- [Stated exercise 1]:
What does the coding problem text say should be returned?

□ □ □

Extra Characters in a String - Practice Coding Problems

Extra Characters in a String - Problem

You are given a 0-indexed string s and a dictionary of words dictionary. You have to break s into one or more non-overlapping substrings such that each substring is present in dictionary. There may be some extra characters in s which are not present in any of the substrings.

Return the minimum number of extra characters left over if you break up s optimally.

Input & Output

Example 1 — Basic Case

$ Input: s = "leetscode", dictionary = ["leet", "code", "leetcode"]

› Output: 1

💡 Note: We can break s into "leet" + "s" + "code". The character "s" is not in the dictionary, so we have 1 extra character.

Example 2 — Perfect Match

$ Input: s = "sayhelloworld", dictionary = ["hello", "world"]

› Output: 3

💡 Note: We can break s into "say" + "hello" + "world". The substring "say" has 3 extra characters.

□ □ □

- [Stated exercise 2]:
Starting at the first line of the records, copy the records out line for line, stopping after the line that contains "[1267, 1530, 1359, 1573] StreetNumber: 6101".

[Collected data entries]
□ □ □

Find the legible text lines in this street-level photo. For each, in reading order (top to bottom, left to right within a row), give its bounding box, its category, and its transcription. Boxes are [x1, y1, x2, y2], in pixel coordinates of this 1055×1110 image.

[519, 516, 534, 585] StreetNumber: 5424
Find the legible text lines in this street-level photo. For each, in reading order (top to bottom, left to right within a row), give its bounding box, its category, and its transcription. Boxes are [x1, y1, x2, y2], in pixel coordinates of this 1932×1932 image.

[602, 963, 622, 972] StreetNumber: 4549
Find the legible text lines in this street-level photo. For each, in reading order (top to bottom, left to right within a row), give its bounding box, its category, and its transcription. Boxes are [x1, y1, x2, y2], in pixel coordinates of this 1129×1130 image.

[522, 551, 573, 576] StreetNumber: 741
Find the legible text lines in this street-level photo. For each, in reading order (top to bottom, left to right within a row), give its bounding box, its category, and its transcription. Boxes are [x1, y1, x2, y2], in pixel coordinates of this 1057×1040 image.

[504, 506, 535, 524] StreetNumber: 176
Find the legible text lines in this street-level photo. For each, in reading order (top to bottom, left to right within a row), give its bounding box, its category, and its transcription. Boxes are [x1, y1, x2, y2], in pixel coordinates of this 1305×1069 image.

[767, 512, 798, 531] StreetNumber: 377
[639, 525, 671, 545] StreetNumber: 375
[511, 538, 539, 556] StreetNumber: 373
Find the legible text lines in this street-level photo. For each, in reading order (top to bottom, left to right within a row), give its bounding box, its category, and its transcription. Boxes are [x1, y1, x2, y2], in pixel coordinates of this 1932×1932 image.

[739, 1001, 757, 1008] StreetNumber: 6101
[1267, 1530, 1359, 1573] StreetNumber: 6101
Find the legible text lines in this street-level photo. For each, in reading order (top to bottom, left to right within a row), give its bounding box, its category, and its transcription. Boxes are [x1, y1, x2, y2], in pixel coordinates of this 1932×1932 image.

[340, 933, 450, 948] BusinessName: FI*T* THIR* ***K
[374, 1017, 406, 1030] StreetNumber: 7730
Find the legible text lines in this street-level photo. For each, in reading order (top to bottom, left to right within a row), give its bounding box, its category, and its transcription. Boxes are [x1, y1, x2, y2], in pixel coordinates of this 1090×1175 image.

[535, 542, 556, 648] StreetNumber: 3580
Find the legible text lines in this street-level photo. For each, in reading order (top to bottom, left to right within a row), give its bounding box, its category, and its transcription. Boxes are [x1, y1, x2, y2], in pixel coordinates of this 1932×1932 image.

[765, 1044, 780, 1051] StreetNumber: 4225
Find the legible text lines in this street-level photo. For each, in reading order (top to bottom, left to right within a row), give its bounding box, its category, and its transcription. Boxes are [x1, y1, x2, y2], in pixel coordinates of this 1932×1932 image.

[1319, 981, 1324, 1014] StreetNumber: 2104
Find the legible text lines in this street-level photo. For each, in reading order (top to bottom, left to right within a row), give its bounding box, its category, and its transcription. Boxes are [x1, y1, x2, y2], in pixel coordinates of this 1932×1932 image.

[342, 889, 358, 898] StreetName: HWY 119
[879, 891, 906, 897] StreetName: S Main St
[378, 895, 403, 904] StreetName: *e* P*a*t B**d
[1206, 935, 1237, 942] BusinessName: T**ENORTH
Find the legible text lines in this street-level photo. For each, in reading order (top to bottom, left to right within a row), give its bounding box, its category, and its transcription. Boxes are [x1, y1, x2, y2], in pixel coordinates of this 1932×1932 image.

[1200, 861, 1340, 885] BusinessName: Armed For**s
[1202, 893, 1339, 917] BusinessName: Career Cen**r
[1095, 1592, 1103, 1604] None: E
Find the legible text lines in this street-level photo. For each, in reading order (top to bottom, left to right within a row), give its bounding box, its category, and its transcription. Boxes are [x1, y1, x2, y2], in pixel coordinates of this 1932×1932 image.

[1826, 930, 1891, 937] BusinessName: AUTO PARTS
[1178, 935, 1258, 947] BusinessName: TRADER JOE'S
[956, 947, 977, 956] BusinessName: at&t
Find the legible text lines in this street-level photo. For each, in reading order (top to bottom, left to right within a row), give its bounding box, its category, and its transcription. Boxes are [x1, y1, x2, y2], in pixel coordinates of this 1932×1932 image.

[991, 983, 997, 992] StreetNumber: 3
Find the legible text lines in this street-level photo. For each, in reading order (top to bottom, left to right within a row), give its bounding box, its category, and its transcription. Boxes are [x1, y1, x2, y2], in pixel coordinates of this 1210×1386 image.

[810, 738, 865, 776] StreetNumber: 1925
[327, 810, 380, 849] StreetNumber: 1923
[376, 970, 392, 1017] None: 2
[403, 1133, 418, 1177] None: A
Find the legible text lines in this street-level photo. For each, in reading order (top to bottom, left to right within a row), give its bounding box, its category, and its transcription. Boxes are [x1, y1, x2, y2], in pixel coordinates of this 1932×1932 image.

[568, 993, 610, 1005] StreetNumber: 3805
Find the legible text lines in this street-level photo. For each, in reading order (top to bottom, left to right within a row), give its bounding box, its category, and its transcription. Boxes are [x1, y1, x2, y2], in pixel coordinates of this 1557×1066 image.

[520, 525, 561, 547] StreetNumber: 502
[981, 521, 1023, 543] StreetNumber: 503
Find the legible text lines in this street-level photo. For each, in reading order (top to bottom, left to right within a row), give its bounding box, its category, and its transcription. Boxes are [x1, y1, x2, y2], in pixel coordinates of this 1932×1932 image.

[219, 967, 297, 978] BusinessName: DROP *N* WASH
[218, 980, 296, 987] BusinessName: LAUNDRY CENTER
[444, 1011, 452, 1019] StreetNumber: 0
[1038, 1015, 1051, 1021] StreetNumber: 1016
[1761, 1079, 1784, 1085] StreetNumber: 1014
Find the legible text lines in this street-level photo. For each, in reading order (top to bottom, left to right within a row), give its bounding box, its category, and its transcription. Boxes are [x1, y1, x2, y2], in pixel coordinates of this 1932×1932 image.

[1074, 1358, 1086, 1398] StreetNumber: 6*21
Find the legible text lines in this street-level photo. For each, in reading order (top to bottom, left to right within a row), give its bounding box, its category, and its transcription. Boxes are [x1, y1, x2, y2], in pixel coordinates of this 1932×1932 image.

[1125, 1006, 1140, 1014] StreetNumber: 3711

□ □ □

- [Problem solution 1]:
The minimum number of extra characters left over when s is broken up optimally.

- [Problem solution 2]:
Find the legible text lines in this street-level photo. For each, in reading order (top to bottom, left to right within a row), give its bounding box, its category, and its transcription. Boxes are [x1, y1, x2, y2], in pixel coordinates of this 1055×1110 image.

[519, 516, 534, 585] StreetNumber: 5424
Find the legible text lines in this street-level photo. For each, in reading order (top to bottom, left to right within a row), give its bounding box, its category, and its transcription. Boxes are [x1, y1, x2, y2], in pixel coordinates of this 1932×1932 image.

[602, 963, 622, 972] StreetNumber: 4549
Find the legible text lines in this street-level photo. For each, in reading order (top to bottom, left to right within a row), give its bounding box, its category, and its transcription. Boxes are [x1, y1, x2, y2], in pixel coordinates of this 1129×1130 image.

[522, 551, 573, 576] StreetNumber: 741
Find the legible text lines in this street-level photo. For each, in reading order (top to bottom, left to right within a row), give its bounding box, its category, and its transcription. Boxes are [x1, y1, x2, y2], in pixel coordinates of this 1057×1040 image.

[504, 506, 535, 524] StreetNumber: 176
Find the legible text lines in this street-level photo. For each, in reading order (top to bottom, left to right within a row), give its bounding box, its category, and its transcription. Boxes are [x1, y1, x2, y2], in pixel coordinates of this 1305×1069 image.

[767, 512, 798, 531] StreetNumber: 377
[639, 525, 671, 545] StreetNumber: 375
[511, 538, 539, 556] StreetNumber: 373
Find the legible text lines in this street-level photo. For each, in reading order (top to bottom, left to right within a row), give its bounding box, its category, and its transcription. Boxes are [x1, y1, x2, y2], in pixel coordinates of this 1932×1932 image.

[739, 1001, 757, 1008] StreetNumber: 6101
[1267, 1530, 1359, 1573] StreetNumber: 6101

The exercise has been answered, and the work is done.